== EXCERPT ==

Economic Research Forum (ERF)

Euro-Med trade agreements, macroeconomic stability and income convergence

169
Economic relations between the European Union and their partner countries in the Southern Mediterranean are being reshaped by the New European Neighbourhood Policy and related trade negotiations. This column reports research on the likely impact of greater trade and financial integration on macroeconomic stability and income convergence between the two regions – and the implications for economic policy-makers in the MED countries.

In a nutshell

To achieve high economic growth, Southern Mediterranean countries should pursue policies that promote free trade and economic openness with the European Union.

For further trade and financial integration with Europe, individual countries need to devote more efforts to pursuing sound macroeconomic policies, coupled with institutional reforms aimed at developing the domestic financial sector.

The establishment of a Southern Mediterranean free trade zone will not only stimulate growth, but it will also enhance intra-regional trade, thereby reducing exposure to Europe’s business cycle.

Efforts to achieve greater economic and financial integration between the European Union (EU) and the Southern Mediterranean (MED) countries began with ‘cooperation agreements’, which granted total exemption from tariffs on industrial products. These efforts were subsequently enhanced by ‘association agreements’ launched under the Barcelona Declaration of 1995, which resulted in MED countries reducing or even eliminating tariffs on European industrial imports.

At the same time, MED countries have opened up considerably to other countries, either under the framework of the EU-Mediterranean trade agreements, or in the context of widespread reduction in tariffs through the signing of World Trade Organization agreements.

In early 2000, the Barcelona Process was replaced by the European Neighbourhood Policy, which then was revised in 2015 and became the New European Neighbourhood Policy. It is under this framework that economic relations between the EU and their Mediterranean partner countries are now being reshaped.

The New European Neighbourhood Policy provides a robust platform of assistance for deeper financial integration, greater access to the single European market and better institutionalisation of trade and financial relationships. The EU is also proposing a ‘deep and comprehensive free trade area’ that will address agriculture, services and non-tariff measures. Negotiations are underway with Morocco and Tunisia.

Within the context of this New European Neighbourhood Policy and the role of the EU in facilitating the modernisation, transition and international openness of the Mediterranean countries, our research assesses the degree of income convergence between the two groups of countries (EU and MED) resulting from the trade agreements. We also explore the effects on macroeconomic volatility in a selection of MED countries, as well as the winners and losers from the trade agreements.

===
== THE DATA ==

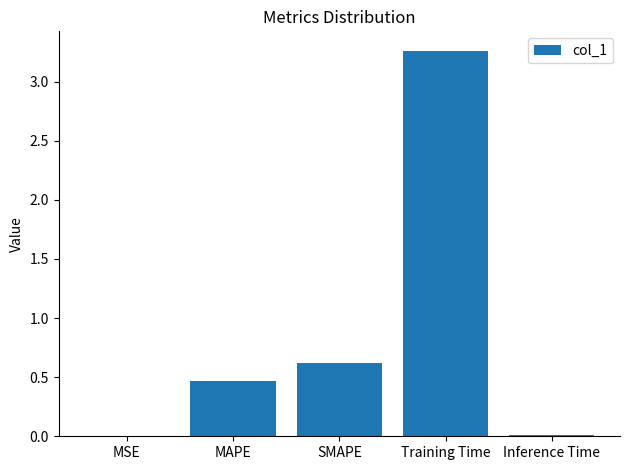

Is it true that the value at SMAPE is 0.6?

True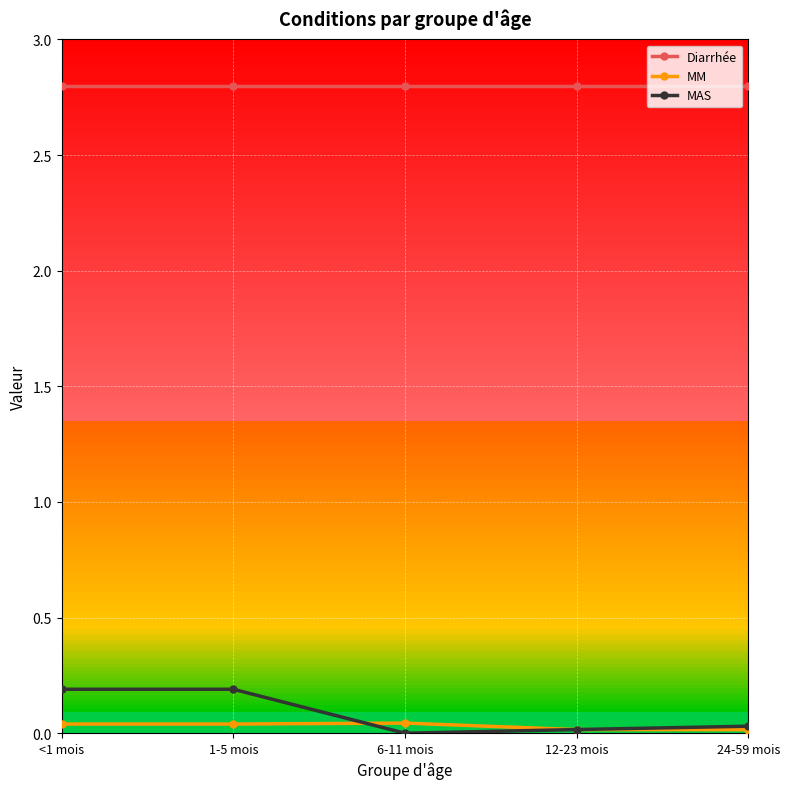

What is the label of the 3rd point from the right?

6-11 mois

===

QUESTIONS>
1. According to the column on Euro-Med trade agreements, in what year was the European Neighbourhood Policy revised to become the New European Neighbourhood Policy?
2. From the column on Euro-Med trade agreements, copy the passage starting with "Euro-Med trade agreements, macroeconomic" and going on through "the European Union.".

ANSWERS BELOW>
1. 2015

2.
Euro-Med trade agreements, macroeconomic stability and income convergence

169
Economic relations between the European Union and their partner countries in the Southern Mediterranean are being reshaped by the New European Neighbourhood Policy and related trade negotiations. This column reports research on the likely impact of greater trade and financial integration on macroeconomic stability and income convergence between the two regions – and the implications for economic policy-makers in the MED countries.

In a nutshell

To achieve high economic growth, Southern Mediterranean countries should pursue policies that promote free trade and economic openness with the European Union.